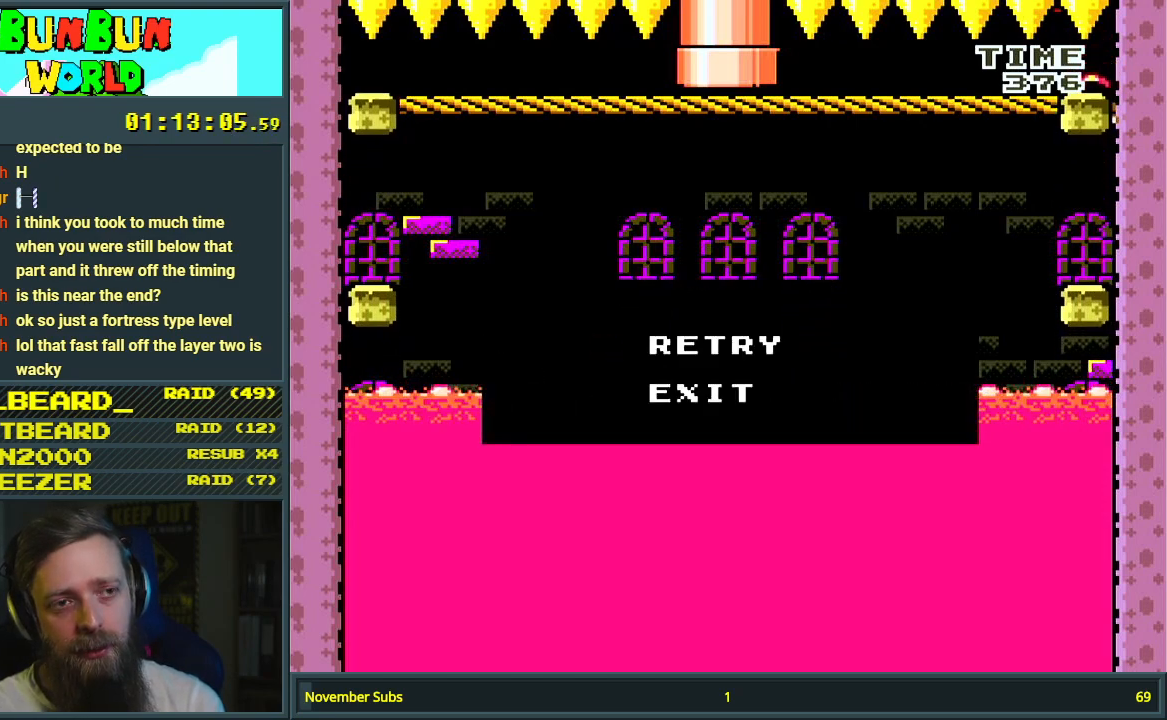
{"buttons": ["A"], "events": [[283, "A", "down"]]}
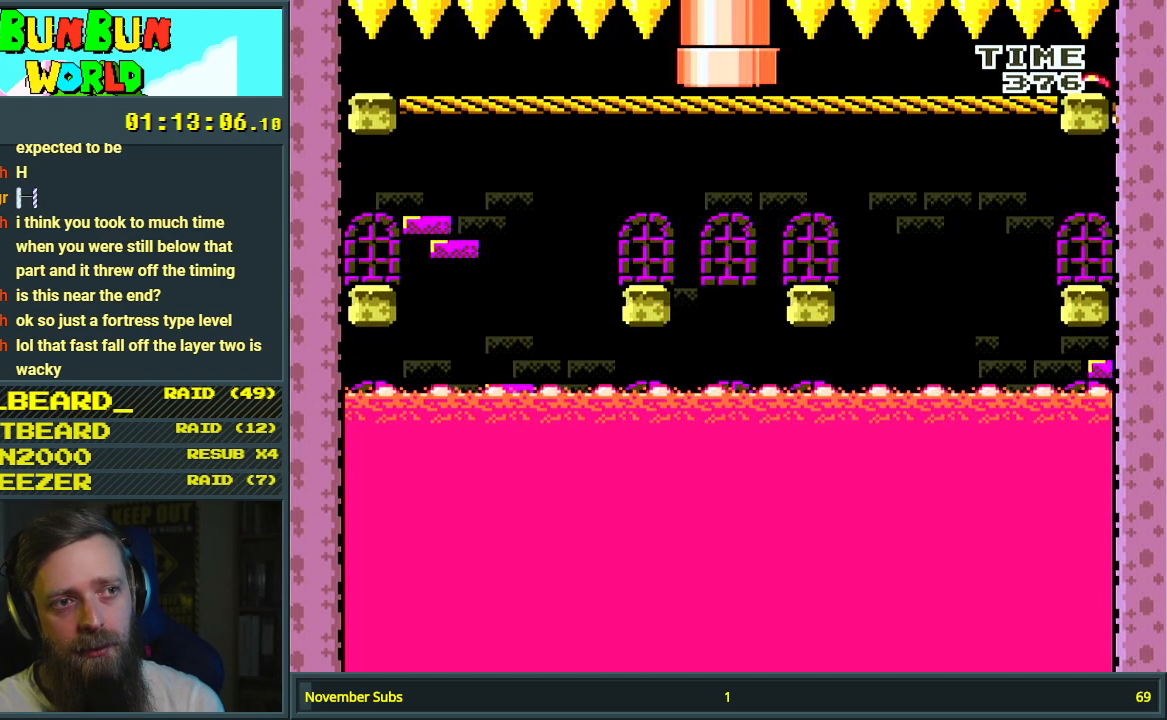
{"buttons": [], "events": [[83, "A", "up"]]}
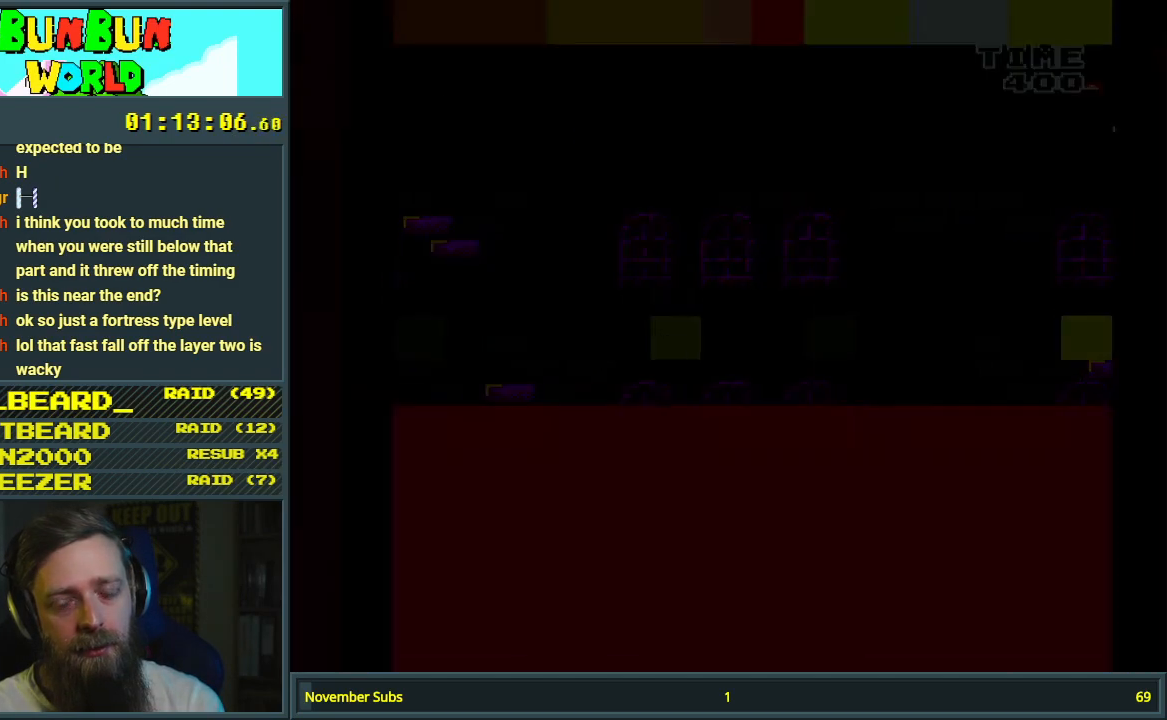
{"buttons": ["X"], "events": [[233, "X", "down"]]}
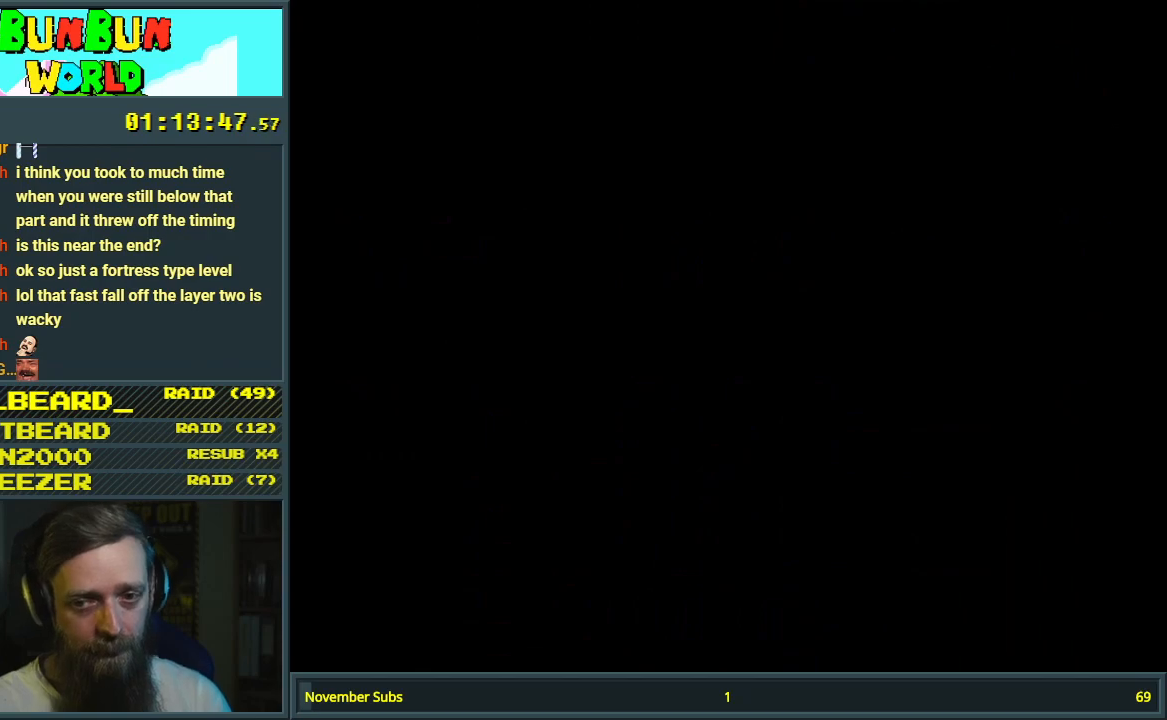
{"buttons": ["X"], "events": []}
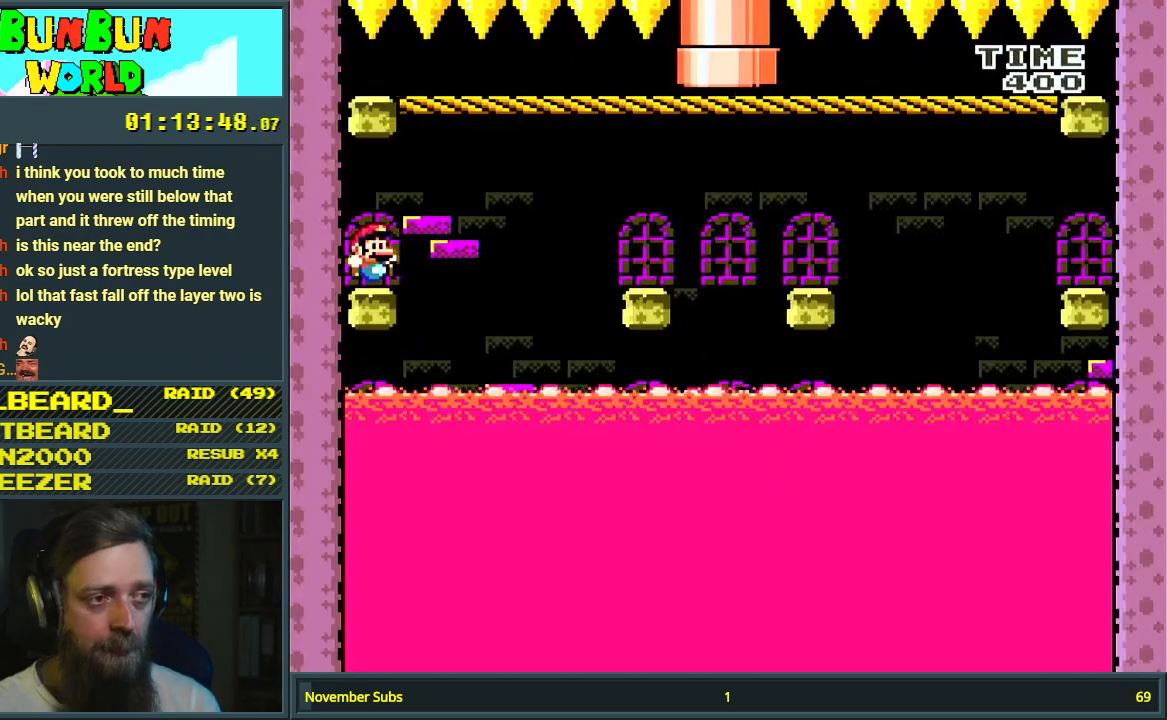
{"buttons": ["X"], "events": []}
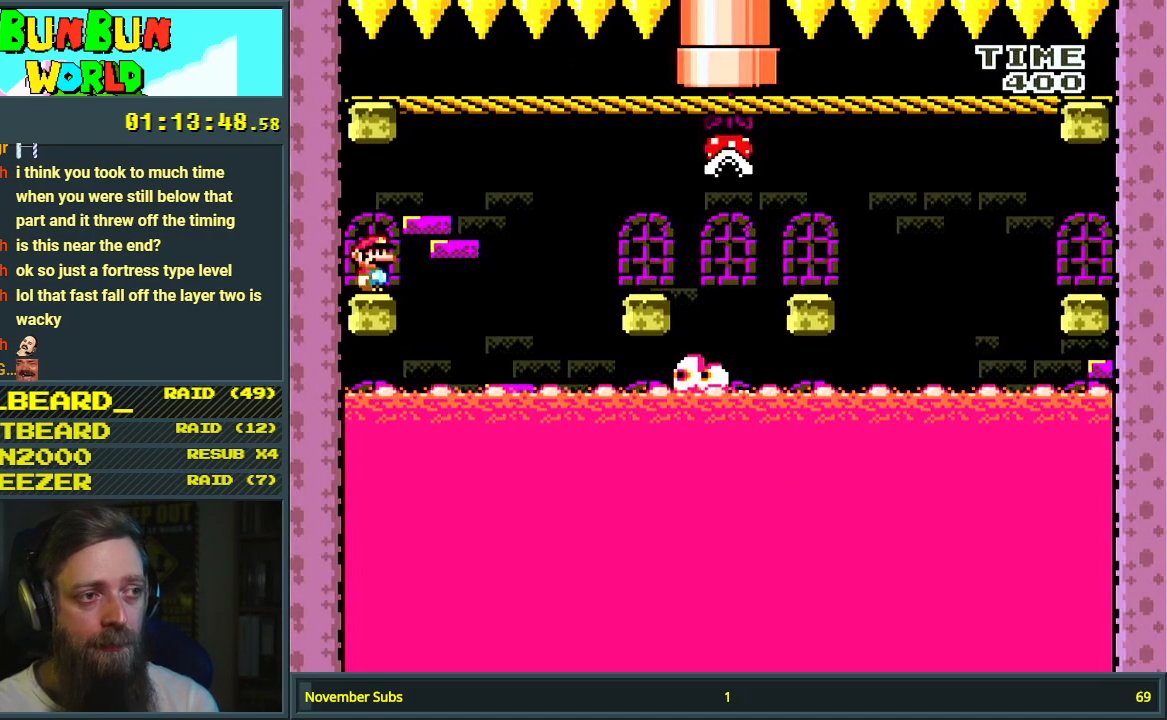
{"buttons": ["X"], "events": []}
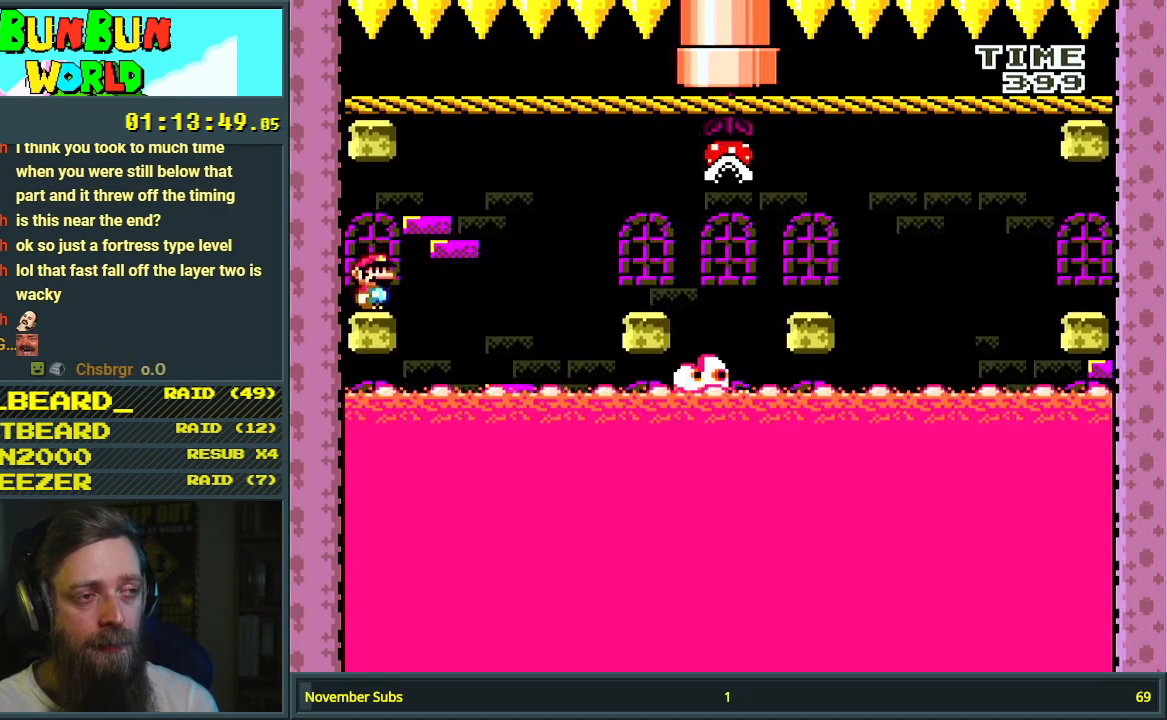
{"buttons": ["X", "DPAD_RIGHT"], "events": [[350, "DPAD_RIGHT", "down"]]}
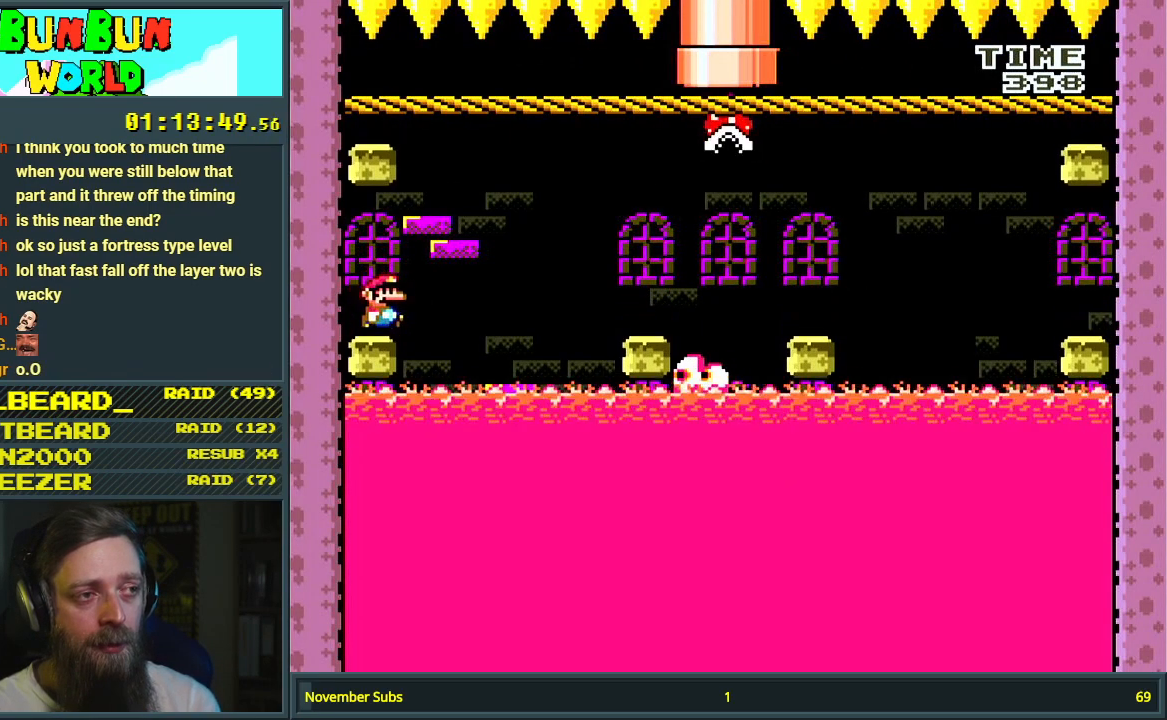
{"buttons": ["X"], "events": [[33, "A", "down"], [100, "DPAD_RIGHT", "up"], [133, "DPAD_UP", "down"], [150, "DPAD_LEFT", "down"], [150, "DPAD_UP", "up"], [467, "DPAD_LEFT", "up"], [500, "A", "up"]]}
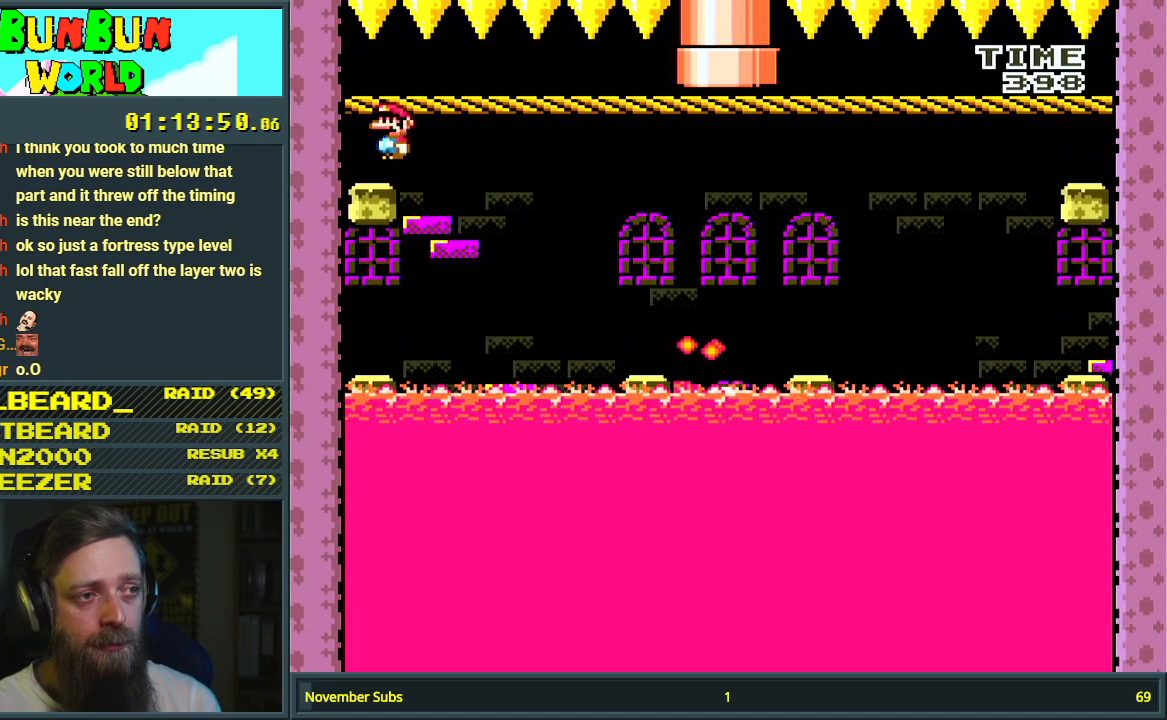
{"buttons": ["X"], "events": [[167, "DPAD_RIGHT", "down"], [250, "DPAD_RIGHT", "up"]]}
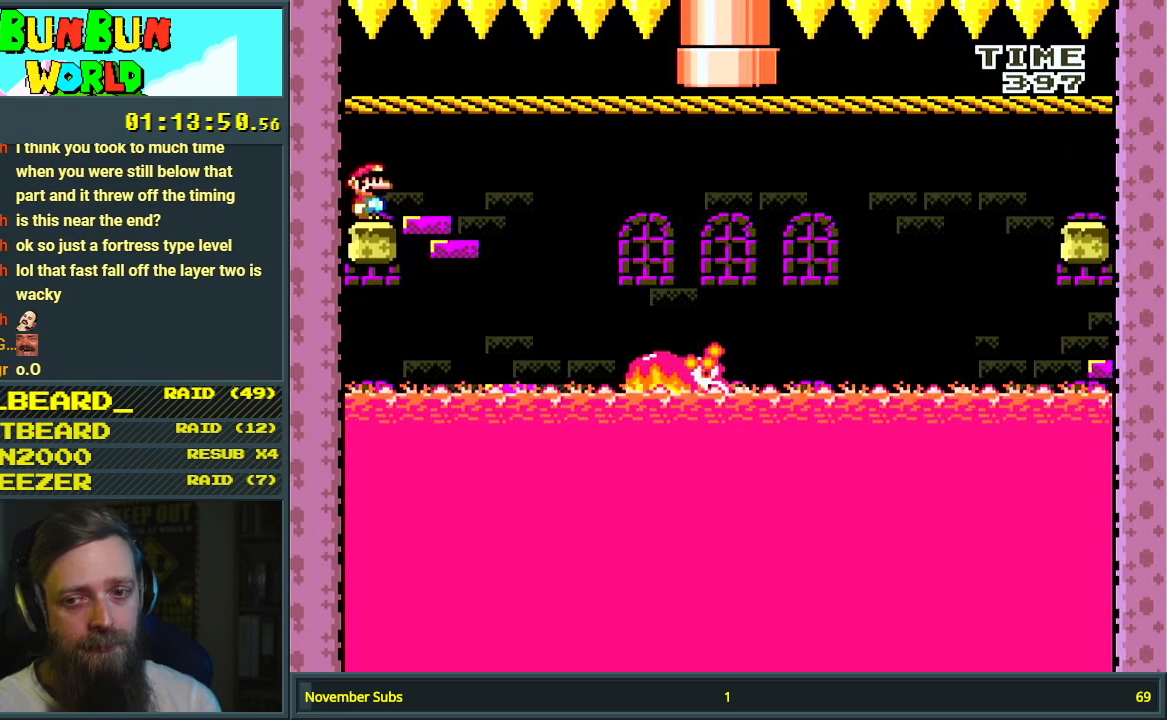
{"buttons": ["X"], "events": []}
_ _ _ _
> [Task instructions]:
All of the material above is to be retyped exactly, with no pictures included.

> [Completed exercise]:
{"buttons": ["A"], "events": [[283, "A", "down"]]}
{"buttons": [], "events": [[83, "A", "up"]]}
{"buttons": ["X"], "events": [[233, "X", "down"]]}
{"buttons": ["X"], "events": []}
{"buttons": ["X"], "events": []}
{"buttons": ["X"], "events": []}
{"buttons": ["X", "DPAD_RIGHT"], "events": [[350, "DPAD_RIGHT", "down"]]}
{"buttons": ["X"], "events": [[33, "A", "down"], [100, "DPAD_RIGHT", "up"], [133, "DPAD_UP", "down"], [150, "DPAD_LEFT", "down"], [150, "DPAD_UP", "up"], [467, "DPAD_LEFT", "up"], [500, "A", "up"]]}
{"buttons": ["X"], "events": [[167, "DPAD_RIGHT", "down"], [250, "DPAD_RIGHT", "up"]]}
{"buttons": ["X"], "events": []}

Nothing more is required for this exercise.